Даже совершенно убежденных, что император Николай II горячо любил Россию и для ее блага во всякую минуту готов пожертвовать собственною жизнью, весьма удивляло слишком спокойное, как бы безразличное его отношение к самым тяжким ударам, постигавшим его государство. Он со стоическим спокойствием прочитал телеграмму, извещавшую о Цусимском разгроме флота; великому князю Николаю Николаевичу, потрясенному катастрофой под Сольдау, он телеграфировал на его извещение: «Будь спокоен; претерпевший до конца той спасен будет»; убийство Столыпина в Киеве и неожиданная в разгар войны смерть гениального воссоздателя и души Балтийского флота, адмирала Эссена вызвали минутное огорчение, за которым последовали полное успокоение и забвение. Государь чрезвычайно легко расставался с самыми близкими своими сотрудниками и сразу же легко забывал их. Во всем этом иные видели патологическое явление, отражавшее удар, нанесенный ему в Японии. Другие oбъяcняют это высоким христианским настроением государя, относившегося к несчастиям подобно Иову: «Господь дал, Господь и взял; да будет имя Господне благословенно» (Иов. 1, 21). Вера, несомненно, укрепляла императора Николая II в несении им всех тяжестей царского венца.
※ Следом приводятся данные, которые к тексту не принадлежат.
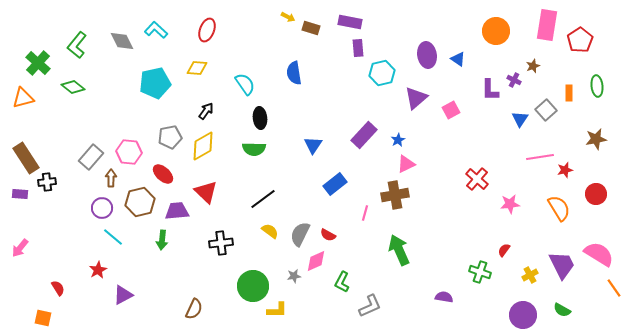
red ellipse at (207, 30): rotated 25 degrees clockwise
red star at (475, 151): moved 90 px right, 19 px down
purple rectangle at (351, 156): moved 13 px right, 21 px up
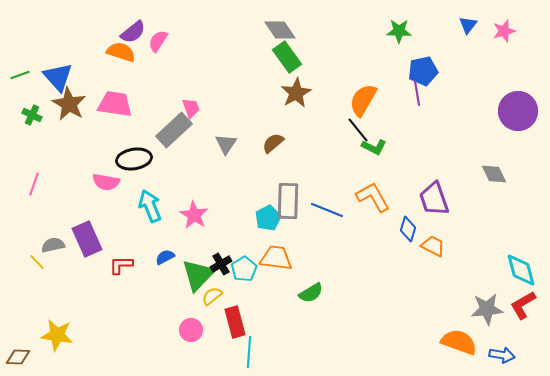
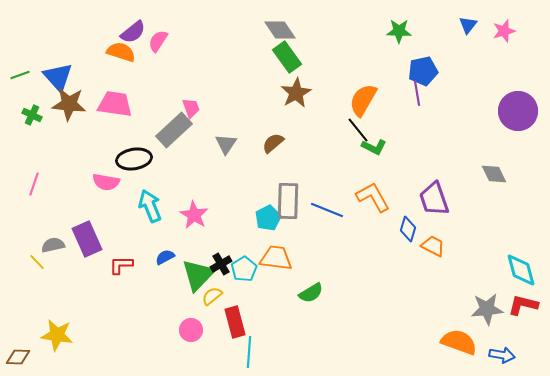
brown star at (69, 104): rotated 24 degrees counterclockwise
red L-shape at (523, 305): rotated 44 degrees clockwise
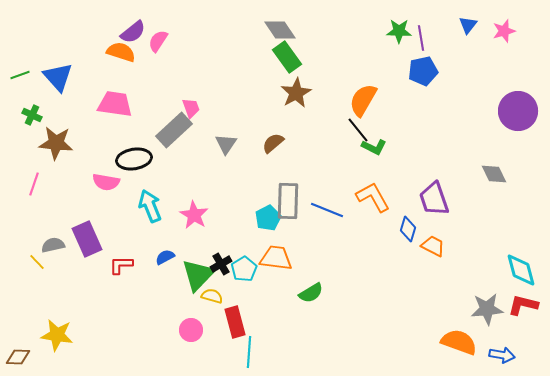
purple line at (417, 93): moved 4 px right, 55 px up
brown star at (69, 104): moved 13 px left, 39 px down
yellow semicircle at (212, 296): rotated 55 degrees clockwise
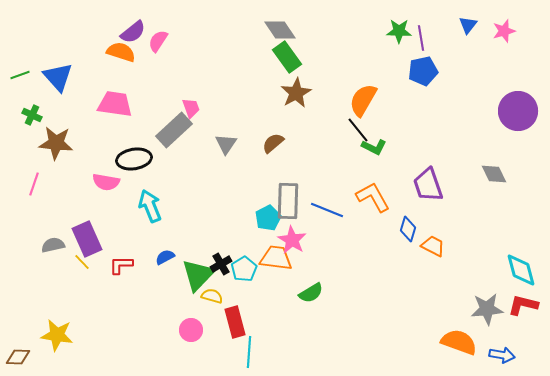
purple trapezoid at (434, 199): moved 6 px left, 14 px up
pink star at (194, 215): moved 98 px right, 25 px down
yellow line at (37, 262): moved 45 px right
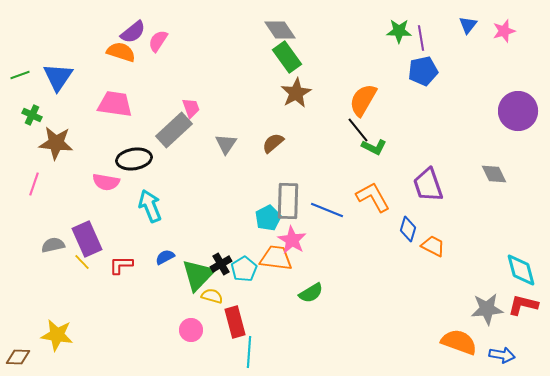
blue triangle at (58, 77): rotated 16 degrees clockwise
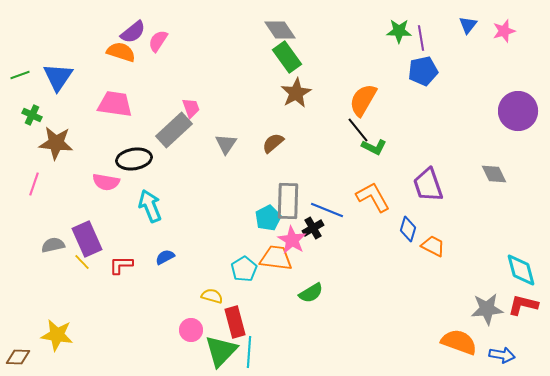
black cross at (221, 264): moved 92 px right, 36 px up
green triangle at (198, 275): moved 23 px right, 76 px down
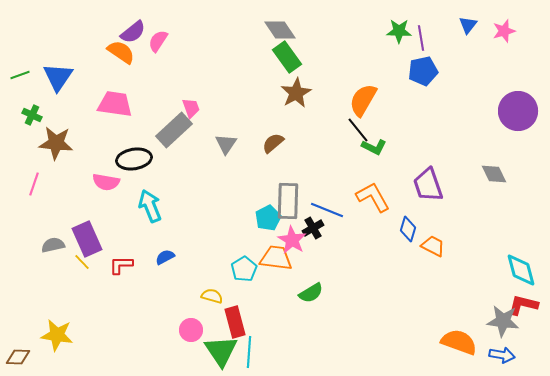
orange semicircle at (121, 52): rotated 16 degrees clockwise
gray star at (487, 309): moved 16 px right, 12 px down; rotated 12 degrees clockwise
green triangle at (221, 351): rotated 18 degrees counterclockwise
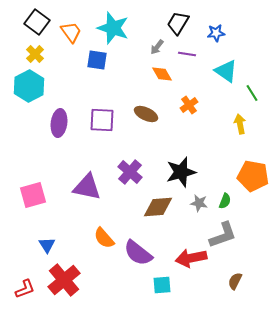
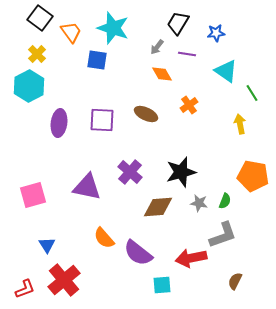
black square: moved 3 px right, 4 px up
yellow cross: moved 2 px right
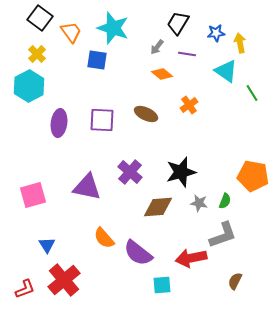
orange diamond: rotated 20 degrees counterclockwise
yellow arrow: moved 81 px up
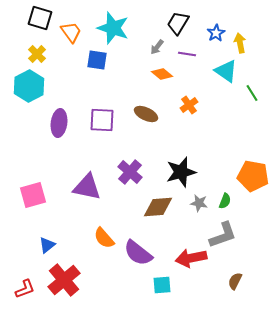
black square: rotated 20 degrees counterclockwise
blue star: rotated 24 degrees counterclockwise
blue triangle: rotated 24 degrees clockwise
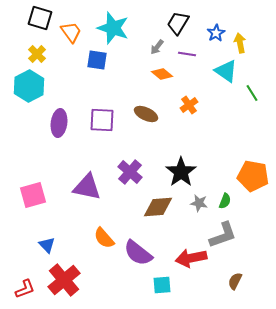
black star: rotated 20 degrees counterclockwise
blue triangle: rotated 36 degrees counterclockwise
Но одною верою всего объяснить нельзя: вера удерживает христианина от безнадежной скорби (Сол. 4, 13), а не от скорби вообще. Понять настроение императора, кажется, поможет нам собственное его чистосердечное признание. Однажды он сказал Министру иностранных дел Сазонову: «Я стараюсь ни над чем серьезно не задумываться,иначе я давно был бы в гробу». Значит, стоическое спокойствие государя было результатом не одной крепкой веры, но и сознательной, в целях сохранения здоровья, тренировки.

Но государь и всегда оберегал свой покой, стараясь отстранять все, что могло взволновать его, нарушить его душевное равновесие. Стоило понаблюдать его беседы с представлявшимися ему, чтобы совершенно убедиться в этом. Своего собеседника он ставил в строго определенные рамки. Разговор начинался исключительно аполитичный. Государь проявлял большое внимание и интерес к личности собеседника: к этапам его службы, к подвигам и заслугам, если они были, к его семейному положению и месту его службы; вспоминал личные встречи с ним или с частью, где он служил, с его сослуживцами и т.д. Но стоило собеседнику выйти из этих рамок — коснуться каких-либо недугов текущей жизни, как государь тотчас менял или прямо прекращал разговор».

Следствием отречения Николая II стал развал армии. Безусловно, свою роль сыграл и «Приказ №1». Но именно потеря государя императора стала в глазах фронтовиков крушением монархии. Как писал барон Врангель, «власть государя и ее обязательства не могли быть ничем заменены». Русский солдат с готовностью отдавал жизнь за царя, но из этого не следовало, что он с той же готовностью отдаст ее за Львова. Тем паче что до фронтовиков доходили слухи о том, что у рабочих теперь восьмичасовой рабочий день, а крестьяне готовятся делить землю, дарованную республиканскими завоеваниями. Британский посол в Париже Берти записал тогда в своем дневнике: «Нет больше России. Она распалась, и исчез идол в лице Императора и религии, который связывал разные нации православной верой».

В довершение всего с отречением Николая II русская политика утратила нравственное начало, равно как и верность своему слову, благородство и искренность. То есть весь тот базис, на котором строилось правление не только последнего императора. За стяжательство, лживость и подлость, которые с этого момента стали символом русской политической мысли, несут прямую ответственность те, кто, уничтожив третий Рим, возвел на вершину «тварей дрожащих, право имеющих» из-под пера Достоевского…

Кровь, пролитая Скоблиным за Родину, была лучшим подтверждением верности им присяге и долгу. Утвердившись в этой мысли, Николай Владимирович взялся обустраивать свою жизнь по всем правилам тактики. Он прекрасно понимал, что с наскока Париж не захватить, ведь, как совершенно справедливо заметил полковник Левитов: «Парижмировой город, кого только в нем нет, и потому жизнь там бьет ключом, все покупается и продается оптом и в розницу, кумиром являлся его величество франк».

Прежде всего, на гонорары от концертов Плевицкой был куплен участок земли во французском департаменте Вар. Вызвав из Болгарии своего закадычного друга, командира первого Корниловского ударного полка полковника Карпа Гордеенко, Скоблин снял ферму.